Самому ему противно было думать, что Маринька выйдет замуж за Аквилонова. Когда в паутине бьётся мотылёк, хочется спасти его от паука. Но как это сделать? В Петербурге будет ему не до Мариньки: там заговор, восстание, низвержение тирана, освобождение отечества. А может быть, судьбы царств и народов не более весят на весах Божьих, чем судьба одной души человеческой?
Что же такое встреча их – случай или судьба? Если только случай, то почему это узнаванье, вспоминанье вещее, как в сновидении незапамятном? А если судьба, то почему он так уверен или хочет быть уверен, что мог бы полюбить её, но никогда не полюбит, что в этом сне любви несбыточном, последней радости жизни, он с жизнью навеки прощается? Как тот путешественник, который, спасаясь в пустыне от зверя, кинулся в колодец, повис на суку, рвёт ягоды с куста малины и ест, забыв о гибели.
Глядя на её лицо, такое живое, вспоминал другое лицо, мёртвое, в тёмном свете дневных свечей, в подвенечном белом платье, в гробу, вся тонкая, острая, стройная, стремительная, как стрела летящая, – шестнадцатилетняя девочка, Софья Нарышкина.

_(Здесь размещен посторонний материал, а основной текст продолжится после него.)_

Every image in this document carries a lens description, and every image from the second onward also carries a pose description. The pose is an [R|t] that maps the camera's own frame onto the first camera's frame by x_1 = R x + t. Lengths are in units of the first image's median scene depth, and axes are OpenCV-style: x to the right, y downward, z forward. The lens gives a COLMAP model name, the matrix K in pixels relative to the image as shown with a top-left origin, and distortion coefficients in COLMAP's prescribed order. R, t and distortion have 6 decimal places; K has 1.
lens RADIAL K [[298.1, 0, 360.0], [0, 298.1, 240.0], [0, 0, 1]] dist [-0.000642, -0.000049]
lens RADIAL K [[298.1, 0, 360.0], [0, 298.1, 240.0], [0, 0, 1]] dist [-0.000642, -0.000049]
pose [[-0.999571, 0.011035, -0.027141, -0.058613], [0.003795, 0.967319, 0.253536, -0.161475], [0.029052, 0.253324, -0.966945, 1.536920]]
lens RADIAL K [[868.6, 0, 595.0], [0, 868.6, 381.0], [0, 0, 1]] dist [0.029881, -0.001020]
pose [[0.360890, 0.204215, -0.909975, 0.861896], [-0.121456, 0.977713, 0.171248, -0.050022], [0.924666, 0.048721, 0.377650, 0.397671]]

Не узнавай, куда я путь склонила,
В какой предел из мира перешла.
О друг, я всё земное совершила:
Я на земле любила и жила.
Нашла ли их, сбылись ли ожиданья?
Без страха верь: обмана сердцу нет;
Сбылося всё: я в стороне свиданья
И знаю здесь, сколь ваш прекрасен свет.
Друг! На земле великое не тщетно:
Будь твёрд, а здесь тебе не изменят…
Не изменит она – не изменит и он. Та первая любовь – последняя. И если бы даже полюбил он Мариньку, не изменил бы Софье. Обе – вместе, земная и небесная. Как в последнем пределе земля и небо – одно, так Софья с Маринькой.

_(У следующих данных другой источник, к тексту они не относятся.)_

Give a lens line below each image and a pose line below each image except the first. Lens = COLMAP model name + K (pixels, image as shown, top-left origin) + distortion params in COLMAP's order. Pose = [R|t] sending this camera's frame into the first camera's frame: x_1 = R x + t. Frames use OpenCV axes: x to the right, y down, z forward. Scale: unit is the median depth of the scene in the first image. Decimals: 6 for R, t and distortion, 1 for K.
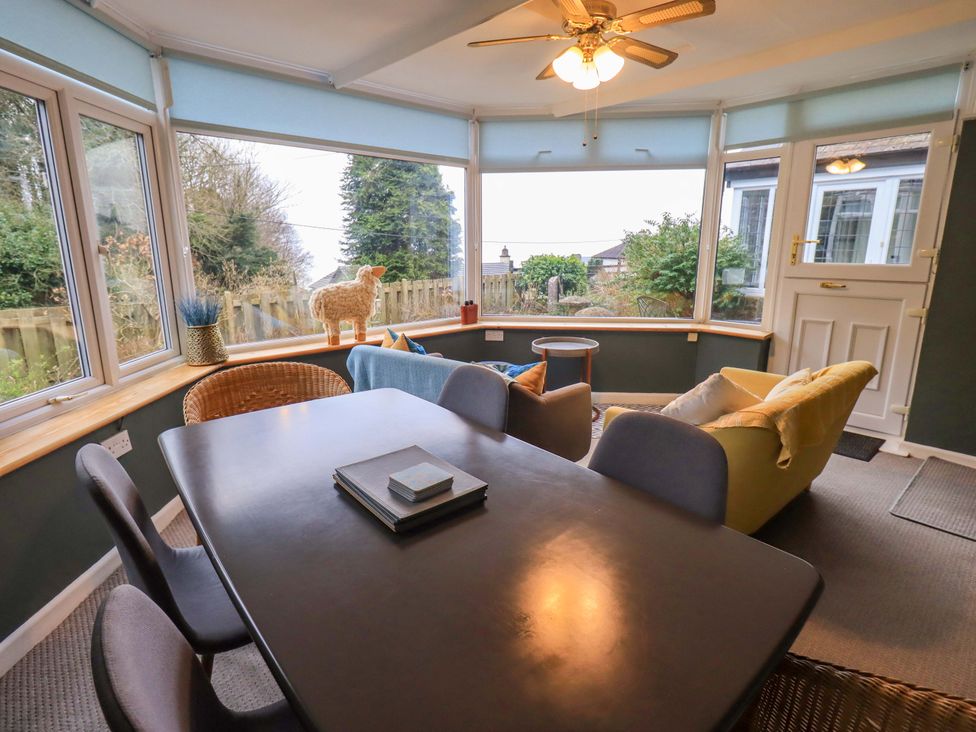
lens RADIAL K [[501.8, 0, 492.3], [0, 501.8, 353.0], [0, 0, 1]] dist [-0.000560, -0.000803]
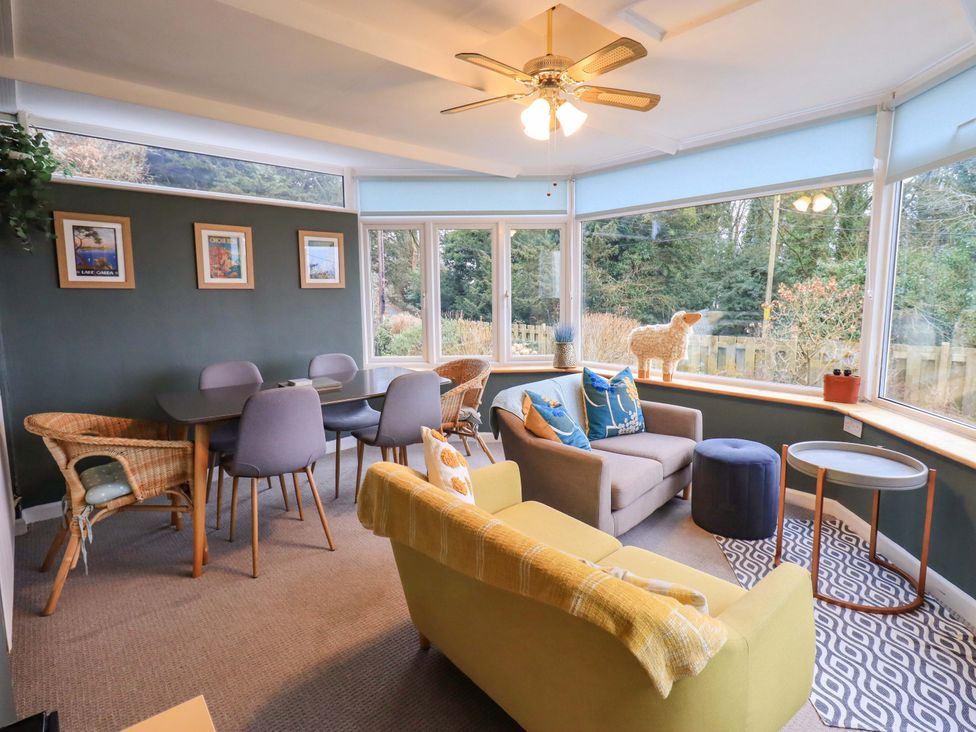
lens RADIAL K [[501.8, 0, 492.3], [0, 501.8, 353.0], [0, 0, 1]] dist [-0.000560, -0.000803]
pose [[0.004021, 0.119245, -0.992857, 0.675013], [-0.198370, 0.973229, 0.116084, -0.116437], [0.980119, 0.196486, 0.027568, 0.523685]]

На третьи сутки утром возок подъезжал к Петербургу. Когда миновали последнюю станцию Пулково, потянуло со взморья теплом; замёрзшее оконце оттаяло, заплакало, и сквозь слёзы забелела равнина, унылая, снежная, с болотными кочками, как будто могилами исполинского кладбища. А на самом краю белой равнины чёрные точки – дома Петербурга.
– Ну, прощайте, князь, – сказала Маринька. – Сейчас приедем. Я к жениху, а вы к невесте… Вспоминать обо мне будете?
Он молча поцеловал руку её, опять, как давеча, в ладонь, тёплую, свежую, нежную, как чашечка цветка, солнцем нагретая.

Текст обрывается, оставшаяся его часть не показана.